Many program analysis tools operate on a control flow graph (CFG) of procedures of a program. For example, CFGs can reveal optimization opportunities or programming errors. A control flow graph includes nodes and directed edges. The nodes represent fundamental executable elements of the procedure, for example, basic blocks. The directed edges usually represent non-linear execution flows between the elements due to instructions such as branches and jumps.
An exact CFG which accurately represents a procedure is hard to generate when the procedure includes computed jumps. A computed jump typically is some type of branch instruction whose target address is not known until the program executes. Typically, the target address is the result of some computation that may be highly dependent on a dynamic state of the machine. Such jumps arise frequently, e.g, in the implementation of switch or case statements in a programming language.
Generally, the CFG for a procedure is built by first identifying the basic blocks of the procedure. A basic block is a linear sequence of instructions such that all branches into the basic block go to the first instruction, and only the last instruction branches out of the basic block. Typically, a basic block will terminate with a branch instruction that can direct the linear execution flow to some new target address from which the linear fetching continues.

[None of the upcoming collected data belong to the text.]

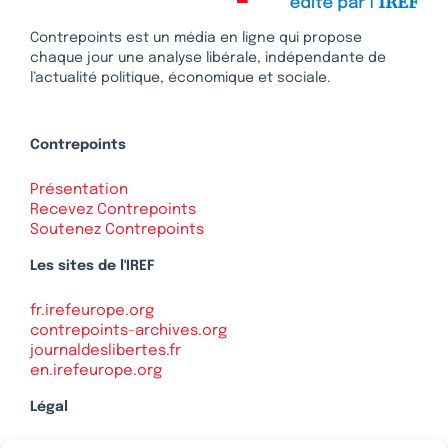
Contrepoints est un média en ligne qui propose
chaque jour une analyse libérale, indépendante de
l’actualité politique, économique et sociale.
Contrepoints
Présentation
Recevez Contrepoints
Soutenez Contrepoints
Les sites de l'IREF
fr.irefeurope.org
contrepoints-archives.org
journaldeslibertes.fr
en.irefeurope.org
Légal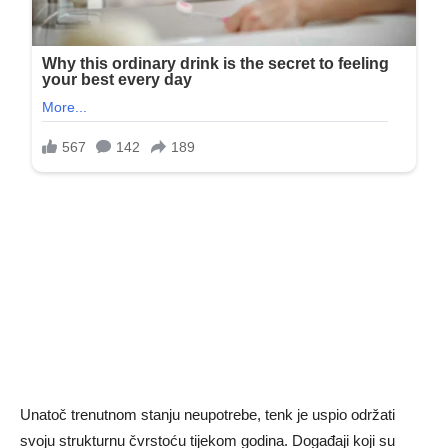
Unatoč trenutnom stanju neupotrebe, tenk je uspio održati
svoju strukturnu čvrstoću tijekom godina. Događaji koji su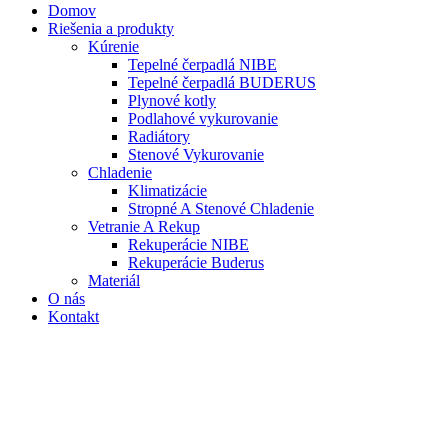
Domov
Riešenia a produkty
Kúrenie
Tepelné čerpadlá NIBE
Tepelné čerpadlá BUDERUS
Plynové kotly
Podlahové vykurovanie
Radiátory
Stenové Vykurovanie
Chladenie
Klimatizácie
Stropné A Stenové Chladenie
Vetranie A Rekup
Rekuperácie NIBE
Rekuperácie Buderus
Materiál
O nás
Kontakt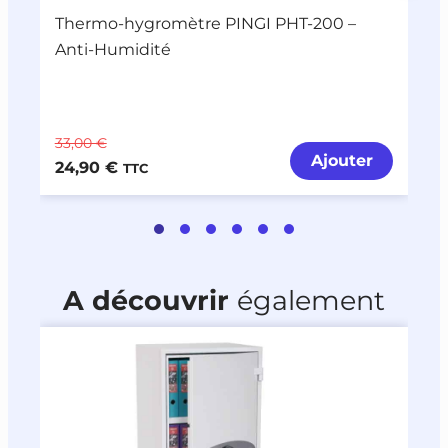
Thermo-hygromètre PINGI PHT-200 –
D
Anti-Humidité
R
33,00 €
8
Ajouter
24,90 €
6
TTC
A découvrir
également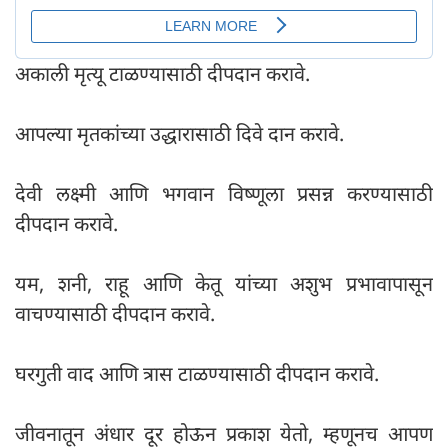
अकाली मृत्यू टाळण्यासाठी दीपदान करावे.
आपल्या मृतकांच्या उद्धारासाठी दिवे दान करावे.
देवी लक्ष्मी आणि भगवान विष्णूला प्रसन्न करण्यासाठी
दीपदान करावे.
यम, शनी, राहू आणि केतू यांच्या अशुभ प्रभावापासून
वाचण्यासाठी दीपदान करावे.
घरगुती वाद आणि त्रास टाळण्यासाठी दीपदान करावे.
जीवनातून अंधार दूर होऊन प्रकाश येतो, म्हणूनच आपण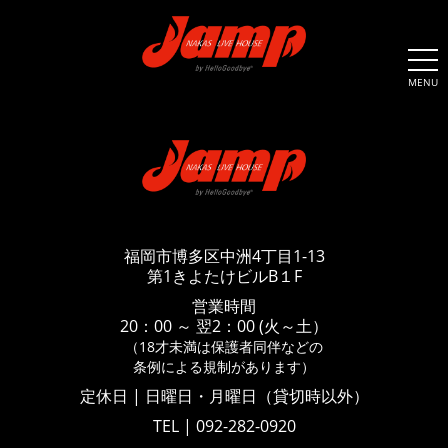
MENU
福岡市博多区中洲4丁目1-13
第1きよたけビルB１F
営業時間
20：00 ～ 翌2：00 (火～土）
（18才未満は保護者同伴などの
条例による規制があります）
定休日 | 日曜日・月曜日（貸切時以外）
TEL | 092-282-0920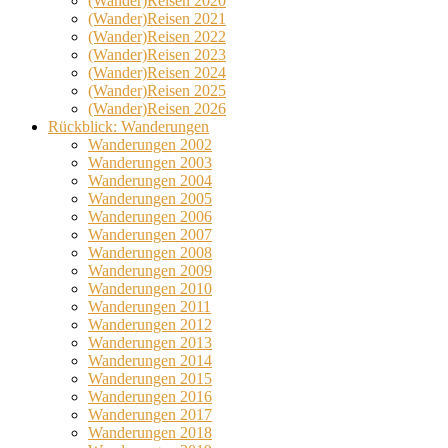
(Wander)Reisen 2020
(Wander)Reisen 2021
(Wander)Reisen 2022
(Wander)Reisen 2023
(Wander)Reisen 2024
(Wander)Reisen 2025
(Wander)Reisen 2026
Rückblick: Wanderungen
Wanderungen 2002
Wanderungen 2003
Wanderungen 2004
Wanderungen 2005
Wanderungen 2006
Wanderungen 2007
Wanderungen 2008
Wanderungen 2009
Wanderungen 2010
Wanderungen 2011
Wanderungen 2012
Wanderungen 2013
Wanderungen 2014
Wanderungen 2015
Wanderungen 2016
Wanderungen 2017
Wanderungen 2018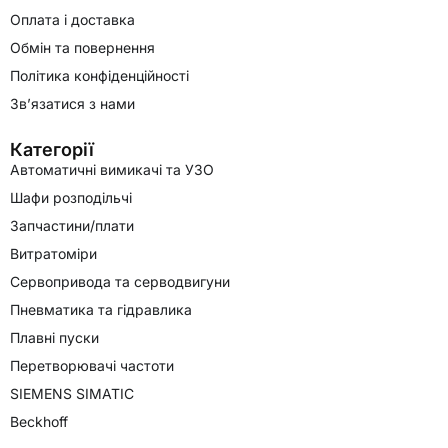
Оплата і доставка
Обмін та повернення
Політика конфіденційності
Зв’язатися з нами
Категорії
Автоматичні вимикачі та УЗО
Шафи розподільчі
Запчастини/плати
Витратоміри
Сервопривода та серводвигуни
Пневматика та гідравлика
Плавні пуски
Перетворювачі частоти
SIEMENS SIMATIC
Beckhoff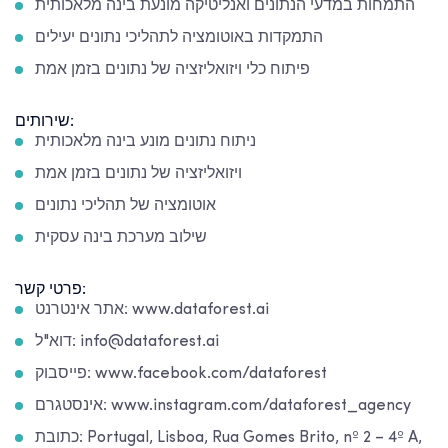
התמחות במדעי הנתונים ואנליטיקה מונעת בינה מלאכותית
התמקדות באוטומציה לתהליכי נתונים יעילים
פיתוח כלי ויזואליזציה של נתונים בזמן אמת
שירותים:
ניתוח נתונים מונע בינה מלאכותית
ויזואליזציה של נתונים בזמן אמת
אוטומציה של תהליכי נתונים
שילוב מערכת בינה עסקית
פרטי קשר:
אתר אינטרנט: www.dataforest.ai
דוא"ל: info@dataforest.ai
פייסבוק: www.facebook.com/dataforest
אינסטגרם: www.instagram.com/dataforest_agency
כתובת: Portugal, Lisboa, Rua Gomes Brito, nº 2 – 4º A,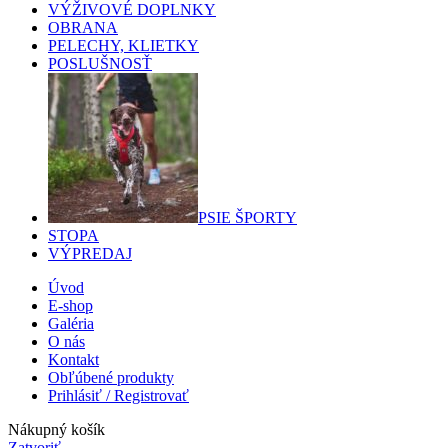
VÝŽIVOVÉ DOPLNKY
OBRANA
PELECHY, KLIETKY
POSLUŠNOSŤ
PSIE ŠPORTY
STOPA
VÝPREDAJ
Úvod
E-shop
Galéria
O nás
Kontakt
Obľúbené produkty
Prihlásiť / Registrovať
Nákupný košík
Zatvoriť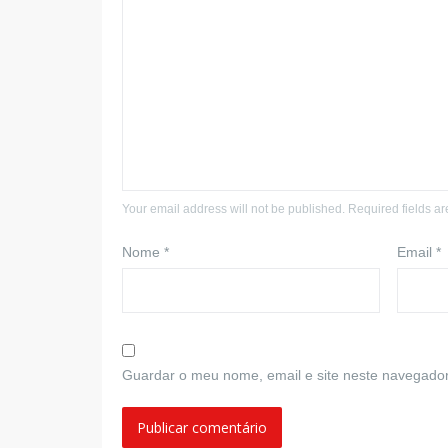
Your email address will not be published. Required fields a
Nome
*
Email
*
Guardar o meu nome, email e site neste navegador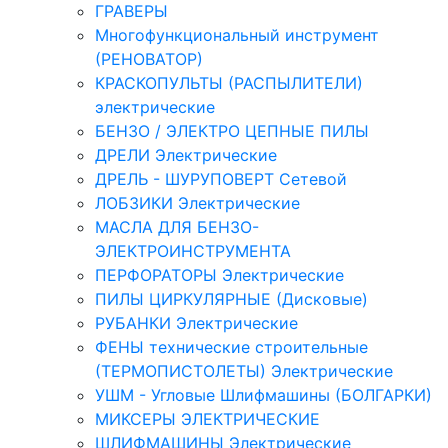
ГРАВЕРЫ
Многофункциональный инструмент
(РЕНОВАТОР)
КРАСКОПУЛЬТЫ (РАСПЫЛИТЕЛИ)
электрические
БЕНЗО / ЭЛЕКТРО ЦЕПНЫЕ ПИЛЫ
ДРЕЛИ Электрические
ДРЕЛЬ - ШУРУПОВЕРТ Сетевой
ЛОБЗИКИ Электрические
МАСЛА ДЛЯ БЕНЗО-
ЭЛЕКТРОИНСТРУМЕНТА
ПЕРФОРАТОРЫ Электрические
ПИЛЫ ЦИРКУЛЯРНЫЕ (Дисковые)
РУБАНКИ Электрические
ФЕНЫ технические строительные
(ТЕРМОПИСТОЛЕТЫ) Электрические
УШМ - Угловые Шлифмашины (БОЛГАРКИ)
МИКСЕРЫ ЭЛЕКТРИЧЕСКИЕ
ШЛИФМАШИНЫ Электрические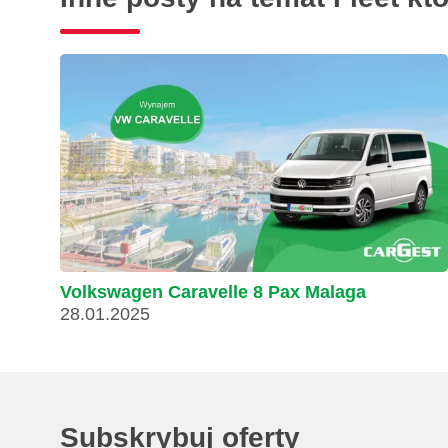
Volkswagen Caravelle 8 Pax Malaga
28.01.2025
Subskrybuj oferty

In most modern processors such as the Digital Alpha processor, two kinds of computed branches are supported: direct and indirect. The destination of a direct branch is trivial to compute: an offset encoded in the instruction is added to the address of the branch instruction, see for example, U.S. Pat. No. 5,428,786 "Branch execution via backward symbolic execution" issued to Sites on Jun. 27, 1995.
An indirect computed branch jumps to an address stored in a processor register. This address was computed in previously executed instructions by using an index value to read the address out of a jump table that stores destination addresses for each possible index value. Alternatively, the destination was computed by adding a small multiple of an index value to a base address. This execution flow is more difficult to unravel. Particularly, when the range of index values is only known with certainty at run-time, and the location (base address) and structure of the jump table is also unknown.

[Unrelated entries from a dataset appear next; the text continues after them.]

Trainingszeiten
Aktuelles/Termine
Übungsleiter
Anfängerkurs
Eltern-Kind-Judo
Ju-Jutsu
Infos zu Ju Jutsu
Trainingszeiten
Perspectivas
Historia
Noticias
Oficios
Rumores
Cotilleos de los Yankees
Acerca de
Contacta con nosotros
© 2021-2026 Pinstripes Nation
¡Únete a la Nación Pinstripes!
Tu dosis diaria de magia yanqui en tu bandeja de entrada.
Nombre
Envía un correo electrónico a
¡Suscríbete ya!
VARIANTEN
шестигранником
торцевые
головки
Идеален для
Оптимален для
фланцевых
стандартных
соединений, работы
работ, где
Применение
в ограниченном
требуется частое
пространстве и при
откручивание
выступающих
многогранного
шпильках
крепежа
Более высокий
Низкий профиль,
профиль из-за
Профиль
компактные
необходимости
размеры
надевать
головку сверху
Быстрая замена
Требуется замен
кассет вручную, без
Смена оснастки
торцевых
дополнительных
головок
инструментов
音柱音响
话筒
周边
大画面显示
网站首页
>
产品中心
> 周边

Prior approaches can work on source programs when the possible destinations of a computed jump are made apparent by the structure of the language or program annotations. Object code can be analyzed in the case where the compiler can emit additional information. Many compilers do not provide the additional information.
Therefore, it is desired to provide a method for determining target addresses of computed jumps in executable code. Then, the method is totally independent of the technique used to generate the code.